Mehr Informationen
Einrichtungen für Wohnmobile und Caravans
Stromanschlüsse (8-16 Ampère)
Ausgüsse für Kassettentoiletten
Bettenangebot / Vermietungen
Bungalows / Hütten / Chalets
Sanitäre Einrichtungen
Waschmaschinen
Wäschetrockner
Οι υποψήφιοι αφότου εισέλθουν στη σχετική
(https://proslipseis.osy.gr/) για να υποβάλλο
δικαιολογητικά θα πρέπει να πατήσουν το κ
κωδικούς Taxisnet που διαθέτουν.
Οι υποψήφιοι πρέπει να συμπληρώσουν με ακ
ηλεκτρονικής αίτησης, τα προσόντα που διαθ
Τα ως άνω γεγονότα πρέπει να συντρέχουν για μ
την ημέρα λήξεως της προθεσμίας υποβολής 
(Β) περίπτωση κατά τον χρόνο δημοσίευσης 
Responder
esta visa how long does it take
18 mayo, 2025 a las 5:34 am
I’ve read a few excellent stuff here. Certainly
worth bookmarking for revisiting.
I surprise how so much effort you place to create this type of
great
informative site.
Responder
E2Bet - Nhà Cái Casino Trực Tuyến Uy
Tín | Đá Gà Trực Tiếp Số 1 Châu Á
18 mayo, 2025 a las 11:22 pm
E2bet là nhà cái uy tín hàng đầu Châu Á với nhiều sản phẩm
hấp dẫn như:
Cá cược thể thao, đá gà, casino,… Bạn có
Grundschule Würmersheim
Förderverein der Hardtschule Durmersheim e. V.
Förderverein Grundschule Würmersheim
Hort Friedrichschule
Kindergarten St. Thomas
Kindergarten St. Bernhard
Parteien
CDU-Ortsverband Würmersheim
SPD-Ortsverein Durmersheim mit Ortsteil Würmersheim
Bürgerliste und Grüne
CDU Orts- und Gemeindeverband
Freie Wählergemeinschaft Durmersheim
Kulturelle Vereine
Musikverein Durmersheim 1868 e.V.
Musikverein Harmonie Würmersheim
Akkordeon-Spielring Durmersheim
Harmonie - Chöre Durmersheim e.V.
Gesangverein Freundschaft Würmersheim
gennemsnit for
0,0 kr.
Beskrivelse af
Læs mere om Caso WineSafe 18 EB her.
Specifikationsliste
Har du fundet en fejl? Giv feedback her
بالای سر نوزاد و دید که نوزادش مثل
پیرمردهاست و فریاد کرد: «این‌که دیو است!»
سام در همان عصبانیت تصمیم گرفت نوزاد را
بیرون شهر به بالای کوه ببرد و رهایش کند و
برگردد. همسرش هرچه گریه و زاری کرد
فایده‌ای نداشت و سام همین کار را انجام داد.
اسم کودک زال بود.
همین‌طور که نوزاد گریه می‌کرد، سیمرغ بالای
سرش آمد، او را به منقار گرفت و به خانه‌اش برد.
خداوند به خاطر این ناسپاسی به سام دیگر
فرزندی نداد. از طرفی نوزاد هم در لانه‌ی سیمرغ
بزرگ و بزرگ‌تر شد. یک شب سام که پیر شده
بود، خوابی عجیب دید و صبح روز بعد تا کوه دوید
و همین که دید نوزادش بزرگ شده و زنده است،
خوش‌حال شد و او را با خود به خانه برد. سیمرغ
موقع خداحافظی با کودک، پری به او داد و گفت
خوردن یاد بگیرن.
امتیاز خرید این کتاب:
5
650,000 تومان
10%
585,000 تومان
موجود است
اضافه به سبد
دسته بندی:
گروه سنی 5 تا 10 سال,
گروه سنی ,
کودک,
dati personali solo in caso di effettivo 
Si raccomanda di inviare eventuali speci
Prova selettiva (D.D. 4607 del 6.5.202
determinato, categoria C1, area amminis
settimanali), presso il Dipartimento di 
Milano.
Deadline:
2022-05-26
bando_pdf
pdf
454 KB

====

*Exercise brief*. Render every line of the listing above as a single numbered list, omitting blank lines.

*Problem solution*.
1. Mehr Informationen
2. Einrichtungen für Wohnmobile und Caravans
3. Stromanschlüsse (8-16 Ampère)
4. Ausgüsse für Kassettentoiletten
5. Bettenangebot / Vermietungen
6. Bungalows / Hütten / Chalets
7. Sanitäre Einrichtungen
8. Waschmaschinen
9. Wäschetrockner
10. Οι υποψήφιοι αφότου εισέλθουν στη σχετική
11. (https://proslipseis.osy.gr/) για να υποβάλλο
12. δικαιολογητικά θα πρέπει να πατήσουν το κ
13. κωδικούς Taxisnet που διαθέτουν.
14. Οι υποψήφιοι πρέπει να συμπληρώσουν με ακ
15. ηλεκτρονικής αίτησης, τα προσόντα που διαθ
16. Τα ως άνω γεγονότα πρέπει να συντρέχουν για μ
17. την ημέρα λήξεως της προθεσμίας υποβολής 
18. (Β) περίπτωση κατά τον χρόνο δημοσίευσης 
19. Responder
20. esta visa how long does it take
21. 18 mayo, 2025 a las 5:34 am
22. I’ve read a few excellent stuff here. Certainly
23. worth bookmarking for revisiting.
24. I surprise how so much effort you place to create this type of
25. great
26. informative site.
27. Responder
28. E2Bet - Nhà Cái Casino Trực Tuyến Uy
29. Tín | Đá Gà Trực Tiếp Số 1 Châu Á
30. 18 mayo, 2025 a las 11:22 pm
31. E2bet là nhà cái uy tín hàng đầu Châu Á với nhiều sản phẩm
32. hấp dẫn như:
33. Cá cược thể thao, đá gà, casino,… Bạn có
34. Grundschule Würmersheim
35. Förderverein der Hardtschule Durmersheim e. V.
36. Förderverein Grundschule Würmersheim
37. Hort Friedrichschule
38. Kindergarten St. Thomas
39. Kindergarten St. Bernhard
40. Parteien
41. CDU-Ortsverband Würmersheim
42. SPD-Ortsverein Durmersheim mit Ortsteil Würmersheim
43. Bürgerliste und Grüne
44. CDU Orts- und Gemeindeverband
45. Freie Wählergemeinschaft Durmersheim
46. Kulturelle Vereine
47. Musikverein Durmersheim 1868 e.V.
48. Musikverein Harmonie Würmersheim
49. Akkordeon-Spielring Durmersheim
50. Harmonie - Chöre Durmersheim e.V.
51. Gesangverein Freundschaft Würmersheim
52. gennemsnit for
53. 0,0 kr.
54. Beskrivelse af
55. Læs mere om Caso WineSafe 18 EB her.
56. Specifikationsliste
57. Har du fundet en fejl? Giv feedback her
58. بالای سر نوزاد و دید که نوزادش مثل
59. پیرمردهاست و فریاد کرد: «این‌که دیو است!»
60. سام در همان عصبانیت تصمیم گرفت نوزاد را
61. بیرون شهر به بالای کوه ببرد و رهایش کند و
62. برگردد. همسرش هرچه گریه و زاری کرد
63. فایده‌ای نداشت و سام همین کار را انجام داد.
64. اسم کودک زال بود.
65. همین‌طور که نوزاد گریه می‌کرد، سیمرغ بالای
66. سرش آمد، او را به منقار گرفت و به خانه‌اش برد.
67. خداوند به خاطر این ناسپاسی به سام دیگر
68. فرزندی نداد. از طرفی نوزاد هم در لانه‌ی سیمرغ
69. بزرگ و بزرگ‌تر شد. یک شب سام که پیر شده
70. بود، خوابی عجیب دید و صبح روز بعد تا کوه دوید
71. و همین که دید نوزادش بزرگ شده و زنده است،
72. خوش‌حال شد و او را با خود به خانه برد. سیمرغ
73. موقع خداحافظی با کودک، پری به او داد و گفت
74. خوردن یاد بگیرن.
75. امتیاز خرید این کتاب:
76. 5
77. 650,000 تومان
78. 10%
79. 585,000 تومان
80. موجود است
81. اضافه به سبد
82. دسته بندی:
83. گروه سنی 5 تا 10 سال,
84. گروه سنی ,
85. کودک,
86. dati personali solo in caso di effettivo 
87. Si raccomanda di inviare eventuali speci
88. Prova selettiva (D.D. 4607 del 6.5.202
89. determinato, categoria C1, area amminis
90. settimanali), presso il Dipartimento di 
91. Milano.
92. Deadline:
93. 2022-05-26
94. bando_pdf
95. pdf
96. 454 KB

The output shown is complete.